Desde el principio tienes que ponerte fuerte, porque todo parece como si te mandaran a Guantánamo con la Cruzada Teatral a que le tengas lástima a la gente que vive muy intrincada y es muy humilde. Y aunque a nadie lo manden a ningún sitio con esa función, llevar teatro a la gente que no ha visto en su vida un teatro te puede confundir si te pones sensiblero y luego, sin saber cómo, puedes terminar escribiendo un relato heroico y lacrimógeno de cuán pobre e infeliz es la gente en los campos de Baracoa.
Y hay que tener cuidado con eso. Es tan innoble desdeñar a esa gente como compadecerla.

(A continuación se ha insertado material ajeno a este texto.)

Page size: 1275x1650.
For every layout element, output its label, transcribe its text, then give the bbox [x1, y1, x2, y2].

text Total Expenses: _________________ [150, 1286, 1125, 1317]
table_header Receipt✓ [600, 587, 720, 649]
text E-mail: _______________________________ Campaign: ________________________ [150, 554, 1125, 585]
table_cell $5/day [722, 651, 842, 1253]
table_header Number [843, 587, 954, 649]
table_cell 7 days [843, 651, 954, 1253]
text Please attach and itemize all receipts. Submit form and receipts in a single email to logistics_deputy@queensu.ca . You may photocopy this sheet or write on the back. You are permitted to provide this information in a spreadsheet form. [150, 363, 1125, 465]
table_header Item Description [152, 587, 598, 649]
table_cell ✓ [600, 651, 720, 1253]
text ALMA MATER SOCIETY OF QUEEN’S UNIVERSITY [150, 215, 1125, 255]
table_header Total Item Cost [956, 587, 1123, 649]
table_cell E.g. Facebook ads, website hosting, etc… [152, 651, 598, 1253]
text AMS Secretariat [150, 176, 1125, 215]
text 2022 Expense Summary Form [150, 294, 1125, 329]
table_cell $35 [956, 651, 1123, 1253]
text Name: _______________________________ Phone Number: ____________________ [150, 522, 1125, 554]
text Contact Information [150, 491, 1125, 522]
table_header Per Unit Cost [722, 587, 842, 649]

No se ha de tener lástima de nada ni de nadie. Todo, absolutamente todo lo que ha sido lanzado al mundo, es ya culpable y es ya sucio. No hay inocencia ni pureza total.
Esto no es tan despiadado, ni es tan nuevo. En su Lobo estepario ya decía Herman Hesse que ni los niños eran dignos de lástima: «El hombre simpático, pero sentimental, que canta la canción del niño dichoso, quisiera volver también a la naturaleza, a la inocencia, a los principios, y ha olvidado por completo que los niños no son felices en absoluto, que son capaces de muchos conflictos, de muchas desarmonías, de todos los sufrimientos».
La idea de la lástima en los campos de Baracoa a los que llega la Cruzada Teatral cada año está, inconscientemente, relacionada con los conceptos de la cultura alta y la cultura baja, con el espejismo de que el arte y la cultura son omnipotentes, de que sin ellos no se puede vivir y de que, quien los tiene cerca, ha sido bendecido tanto como para decir que tiene una vida menos vacía. El arte, como la necesidad de dejar una huella, está sobrevalorado.
Hay algo, en cambio, que uno sí siente cuando ve a los niños salir corriendo de las escuelas rurales porque llegó la Cruzada, hay algo que uno siente en el momento en que ve reunidos, en cualquier escenario improvisado de los campos de Baracoa, a la gente que ha salido de la casa en chancletas para distraerse un rato. Pero ese algo que uno siente no debe parecerse a la compasión ni de cerca. La gente humilde en su caserío ni es tan única ni es tan infeliz. En cualquier caso, es única e infeliz en la misma medida en que lo soy yo: cada cual con su signo.
Es más, quien no ha visto un teatro nunca se ahorra preocupaciones que no hacen falta para vivir. Yo mismo me voy la mitad de las veces del teatro peor de lo que entré, confundido, con la sensación de ser un analfabeto emocional, de tener la sensibilidad en cero, porque no entiendo a Rogelio Orizondo ni a ninguno de los novísimos dramaturgos, y porque se supone que a estas alturas entienda.
Quien no ha experimentado el arte es acaso más feliz que yo, cerca de los cines, los museos y las galerías. Y el que no conoce la ciudad tiene incluso más sosiego. Llegar a La Habana es peor que haberse quedado en Boca de Yumurí, Bariguas, Cayo Güin, Mosquitero o cualquiera de los poblados más inaccesibles de Guantánamo. Una vez que pones un pie en tierra te reconectas mecánicamente con todo lo que no te deja vivir tranquilo; que no tienes casa; que quieres conocer Inglaterra; que necesitas que llegue el lunes para ir al trabajo y conectarte a Internet para saber, con urgencia de vida o muerte, si ya Lady Gaga estrenó el video que estaba grabando.